Proceed accordingly.

Remember in yesterday’s LOUISIANA VOICE POST, I briefly touched on CONFIDENTIALITY CLAUSES in lawsuit settlements?

Well, while that passing observation was in reference to an entirely separate legal issue, the matter of confidentiality clauses coincidentally surfaced today in a Bloomberg Tax story by writer Michael Bologna (no baloney).

Bloomberg Tax, like its sister service Bloomberg News, has a paywall and I’m not a subscriber so I’m unable to access the full article but essentially it says that the Louisiana Department of Revenue has “confidentially settled” a major tax lawsuit against ConocoPhillips Co. that could have meant a $700 million windfall to the state in the form of back taxes, penalties and interest due the state.

The Revenue Department refused to say if Conoco paid even one red cent in the settlement.

“Could have.” But apparently, we’ll never know because of that confidentiality clause that shields Louisiana’s taxpayers from ever knowing how much the state will receive in funds to meet a looming fiscal cliff that seems to pop up with increasing frequency these days.

Folks, don’tcha think that we, as taxpaying citizens of Louisiana, deserve to know (a) how much the state receives from these lawsuits and (b) how much the state has to pay in litigation costs assessed against it? I mean, after all, it is our money that’s being tossed around here. There should be some accountability, I would think. But hey, that’s just me.
+ + + + + + +
_WHAT THE TASK ASKS_: Reproduce word for word the part of the post about the ConocoPhillips tax settlement that begins with the words containing "The Revenue Department" and ends with "that’s just me.".

Entries drawn from a collection
+ + + + + + +
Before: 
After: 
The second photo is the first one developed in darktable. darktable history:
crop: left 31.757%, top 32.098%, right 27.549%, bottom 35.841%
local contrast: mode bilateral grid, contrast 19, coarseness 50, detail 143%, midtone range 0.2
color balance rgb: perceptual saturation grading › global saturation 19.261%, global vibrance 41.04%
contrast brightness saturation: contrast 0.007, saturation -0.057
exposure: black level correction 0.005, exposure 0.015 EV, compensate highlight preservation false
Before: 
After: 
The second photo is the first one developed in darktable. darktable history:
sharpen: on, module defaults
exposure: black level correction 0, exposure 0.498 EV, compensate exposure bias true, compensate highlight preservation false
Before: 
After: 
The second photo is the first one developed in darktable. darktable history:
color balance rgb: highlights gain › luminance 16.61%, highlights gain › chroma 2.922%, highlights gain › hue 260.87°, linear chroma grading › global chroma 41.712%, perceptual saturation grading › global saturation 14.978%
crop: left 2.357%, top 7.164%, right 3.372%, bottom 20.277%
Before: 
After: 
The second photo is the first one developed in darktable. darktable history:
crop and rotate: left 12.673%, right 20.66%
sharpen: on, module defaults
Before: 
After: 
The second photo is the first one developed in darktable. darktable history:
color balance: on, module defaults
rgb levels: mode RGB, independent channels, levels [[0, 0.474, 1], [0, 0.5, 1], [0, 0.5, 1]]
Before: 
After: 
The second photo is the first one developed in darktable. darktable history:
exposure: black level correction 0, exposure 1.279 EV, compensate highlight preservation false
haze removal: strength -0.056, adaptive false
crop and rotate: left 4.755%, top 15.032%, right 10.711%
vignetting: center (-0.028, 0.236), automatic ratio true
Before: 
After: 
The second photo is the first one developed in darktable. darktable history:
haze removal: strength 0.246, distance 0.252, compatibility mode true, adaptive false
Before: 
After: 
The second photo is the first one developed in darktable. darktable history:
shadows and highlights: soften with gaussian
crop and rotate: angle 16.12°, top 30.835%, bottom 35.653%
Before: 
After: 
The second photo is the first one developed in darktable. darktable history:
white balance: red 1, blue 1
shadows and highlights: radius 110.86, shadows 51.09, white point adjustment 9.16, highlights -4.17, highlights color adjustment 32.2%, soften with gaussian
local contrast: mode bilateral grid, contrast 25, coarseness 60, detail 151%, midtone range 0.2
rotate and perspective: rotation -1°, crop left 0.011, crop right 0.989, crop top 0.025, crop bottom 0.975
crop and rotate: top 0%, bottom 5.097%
+ + + + + + +
_COMPLETED TASK_:
The Revenue Department refused to say if Conoco paid even one red cent in the settlement.

“Could have.” But apparently, we’ll never know because of that confidentiality clause that shields Louisiana’s taxpayers from ever knowing how much the state will receive in funds to meet a looming fiscal cliff that seems to pop up with increasing frequency these days.

Folks, don’tcha think that we, as taxpaying citizens of Louisiana, deserve to know (a) how much the state receives from these lawsuits and (b) how much the state has to pay in litigation costs assessed against it? I mean, after all, it is our money that’s being tossed around here. There should be some accountability, I would think. But hey, that’s just me.